There's a small company in Santa Clara that's been quietly building exactly this kind of chip for almost twenty years.
It is Ambarella.
A lot of folks know Ambarella from the early GoPro days. Older investors might remember the stock running from $10 to over $130 a few years back. Then it crashed. Then it sat in the bargain bin while everyone chased Nvidia.
Quietly, Ambarella pivoted hard.
The company now makes low-power vision chips designed specifically for robots, drones, and self-driving systems [7]. Their newest chip can run a vision model that used to need a desktop GPU. It does it on a piece of silicon the size of a coin.
Here's the kicker. Ambarella's chips are also ARM-based.
So when an Ambarella vision chip ships inside a humanoid robot, two things happen at once. Ambarella books the sale. ARM books a royalty.
It's the same play stacked twice.
And Ambarella isn't the next Nvidia. Nobody is. Nvidia is a $4 trillion company.
But Ambarella's market cap is a tiny fraction of that. The whole company is worth less than what Tesla spent building one factory line. If Ambarella's chips end up inside even three or four of the major humanoid platforms, that changes everything for the stock.
Why Two Picks Are Better Than One
When a new technology takes off, the biggest gains usually don't go to the brand on the box. They go to the parts inside.
Cisco didn't make websites. It built the routers that ran the internet. The stock went up 100x in the dot-com era while everyone else was buying Pets.com.
Qualcomm didn't make phones. It made the modems inside them. The stock printed shareholder money for a decade.
Nvidia didn't make LLMs. It made the chips the LLMs ran on. We all know how that ended.
ARM and Ambarella are running the same play, twenty years later, on a different technology.
ARM is the architecture every chip designer needs.
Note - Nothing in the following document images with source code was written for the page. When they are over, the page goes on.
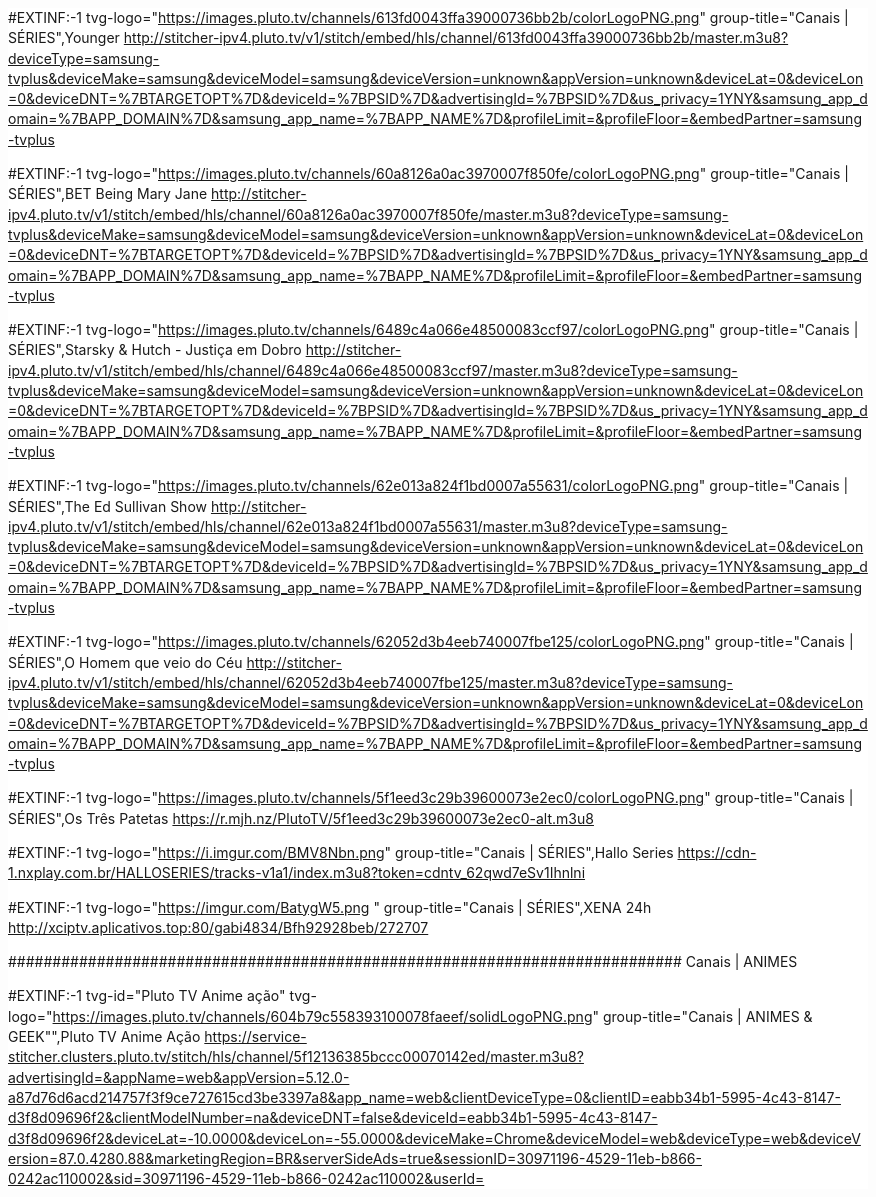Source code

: #EXTINF:-1 tvg-logo="https://images.pluto.tv/channels/613fd0043ffa39000736bb2b/colorLogoPNG.png" group-title="Canais | SÉRIES",Younger
http://stitcher-ipv4.pluto.tv/v1/stitch/embed/hls/channel/613fd0043ffa39000736bb2b/master.m3u8?deviceType=samsung-tvplus&deviceMake=samsung&deviceModel=samsung&deviceVersion=unknown&appVersion=unknown&deviceLat=0&deviceLon=0&deviceDNT=%7BTARGETOPT%7D&deviceId=%7BPSID%7D&advertisingId=%7BPSID%7D&us_privacy=1YNY&samsung_app_domain=%7BAPP_DOMAIN%7D&samsung_app_name=%7BAPP_NAME%7D&profileLimit=&profileFloor=&embedPartner=samsung-tvplus

#EXTINF:-1 tvg-logo="https://images.pluto.tv/channels/60a8126a0ac3970007f850fe/colorLogoPNG.png" group-title="Canais | SÉRIES",BET Being Mary Jane
http://stitcher-ipv4.pluto.tv/v1/stitch/embed/hls/channel/60a8126a0ac3970007f850fe/master.m3u8?deviceType=samsung-tvplus&deviceMake=samsung&deviceModel=samsung&deviceVersion=unknown&appVersion=unknown&deviceLat=0&deviceLon=0&deviceDNT=%7BTARGETOPT%7D&deviceId=%7BPSID%7D&advertisingId=%7BPSID%7D&us_privacy=1YNY&samsung_app_domain=%7BAPP_DOMAIN%7D&samsung_app_name=%7BAPP_NAME%7D&profileLimit=&profileFloor=&embedPartner=samsung-tvplus

#EXTINF:-1 tvg-logo="https://images.pluto.tv/channels/6489c4a066e48500083ccf97/colorLogoPNG.png" group-title="Canais | SÉRIES",Starsky & Hutch - Justiça em Dobro
http://stitcher-ipv4.pluto.tv/v1/stitch/embed/hls/channel/6489c4a066e48500083ccf97/master.m3u8?deviceType=samsung-tvplus&deviceMake=samsung&deviceModel=samsung&deviceVersion=unknown&appVersion=unknown&deviceLat=0&deviceLon=0&deviceDNT=%7BTARGETOPT%7D&deviceId=%7BPSID%7D&advertisingId=%7BPSID%7D&us_privacy=1YNY&samsung_app_domain=%7BAPP_DOMAIN%7D&samsung_app_name=%7BAPP_NAME%7D&profileLimit=&profileFloor=&embedPartner=samsung-tvplus

#EXTINF:-1 tvg-logo="https://images.pluto.tv/channels/62e013a824f1bd0007a55631/colorLogoPNG.png" group-title="Canais | SÉRIES",The Ed Sullivan Show
http://stitcher-ipv4.pluto.tv/v1/stitch/embed/hls/channel/62e013a824f1bd0007a55631/master.m3u8?deviceType=samsung-tvplus&deviceMake=samsung&deviceModel=samsung&deviceVersion=unknown&appVersion=unknown&deviceLat=0&deviceLon=0&deviceDNT=%7BTARGETOPT%7D&deviceId=%7BPSID%7D&advertisingId=%7BPSID%7D&us_privacy=1YNY&samsung_app_domain=%7BAPP_DOMAIN%7D&samsung_app_name=%7BAPP_NAME%7D&profileLimit=&profileFloor=&embedPartner=samsung-tvplus

#EXTINF:-1 tvg-logo="https://images.pluto.tv/channels/62052d3b4eeb740007fbe125/colorLogoPNG.png" group-title="Canais | SÉRIES",O Homem que veio do Céu
http://stitcher-ipv4.pluto.tv/v1/stitch/embed/hls/channel/62052d3b4eeb740007fbe125/master.m3u8?deviceType=samsung-tvplus&deviceMake=samsung&deviceModel=samsung&deviceVersion=unknown&appVersion=unknown&deviceLat=0&deviceLon=0&deviceDNT=%7BTARGETOPT%7D&deviceId=%7BPSID%7D&advertisingId=%7BPSID%7D&us_privacy=1YNY&samsung_app_domain=%7BAPP_DOMAIN%7D&samsung_app_name=%7BAPP_NAME%7D&profileLimit=&profileFloor=&embedPartner=samsung-tvplus

#EXTINF:-1 tvg-logo="https://images.pluto.tv/channels/5f1eed3c29b39600073e2ec0/colorLogoPNG.png" group-title="Canais | SÉRIES",Os Três Patetas
https://r.mjh.nz/PlutoTV/5f1eed3c29b39600073e2ec0-alt.m3u8

#EXTINF:-1 tvg-logo="https://i.imgur.com/BMV8Nbn.png" group-title="Canais | SÉRIES",Hallo Series
https://cdn-1.nxplay.com.br/HALLOSERIES/tracks-v1a1/index.m3u8?token=cdntv_62qwd7eSv1Ihnlni

#EXTINF:-1 tvg-logo="https://imgur.com/BatygW5.png " group-title="Canais | SÉRIES",XENA 24h
http://xciptv.aplicativos.top:80/gabi4834/Bfh92928beb/272707

############################################################################ Canais | ANIMES

#EXTINF:-1 tvg-id="Pluto TV Anime ação" tvg-logo="https://images.pluto.tv/channels/604b79c558393100078faeef/solidLogoPNG.png" group-title="Canais | ANIMES & GEEK"",Pluto TV Anime Ação
https://service-stitcher.clusters.pluto.tv/stitch/hls/channel/5f12136385bccc00070142ed/master.m3u8?advertisingId=&appName=web&appVersion=5.12.0-a87d76d6acd214757f3f9ce727615cd3be3397a8&app_name=web&clientDeviceType=0&clientID=eabb34b1-5995-4c43-8147-d3f8d09696f2&clientModelNumber=na&deviceDNT=false&deviceId=eabb34b1-5995-4c43-8147-d3f8d09696f2&deviceLat=-10.0000&deviceLon=-55.0000&deviceMake=Chrome&deviceModel=web&deviceType=web&deviceVersion=87.0.4280.88&marketingRegion=BR&serverSideAds=true&sessionID=30971196-4529-11eb-b866-0242ac110002&sid=30971196-4529-11eb-b866-0242ac110002&userId=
Ambarella is the vision processor that lets a humanoid robot avoid breaking your dishes.
Sources
[1] Notebookcheck, "Tesla AI5 FSD computer to run inference 10x cheaper than Nvidia AI chips," October 23, 2025. Direct quote from Elon Musk's AI5 walkthrough.
[2] InvestorPlace, "Humanoid Robot Stocks: CES 2026 Reveals Commercial Breakout," January 15, 2026.
[3] Electrek, "Tesla pushes Optimus V3 reveal later this year — again," April 22, 2026. Coverage of Tesla's Q1 2026 earnings call, including Musk's "literally impossible to predict" quote.
[4] Wikipedia, "Tesla Autopilot hardware," accessed April 2026. Cross-referenced with RobotDyn, "Tesla's AI4 Chip: The Redundant Brain Behind FSD and Optimus," February 21, 2026.
[5] Electrek, "Tesla announces HW4 Plus with doubled memory — will HW4 follow HW3 to the grave?," April 23, 2026. Confirms AI6 is no longer planned for vehicles, only Optimus and data centers.
[6] Electric Vehicles, "Tesla Files Patents Revealing Optimus Gen 3 Mechanical Blueprint," April 2026. Cross-referenced with SETI Park's analysis on X documenting Optimus's six-camera vision array.
[7] Ambarella corporate disclosures and product documentation. Company has publicly positioned its CV-series chips toward robotics, autonomous vehicles, and edge AI applications since 2022.
[8] Tesla, Inc., Form 8-K, Q1 2026 Update Letter, filed April 22, 2026. Confirms first-generation Optimus production line replacing Model S/X line at Fremont, with second-generation 10-million-unit facility under construction at Gigafactory Texas.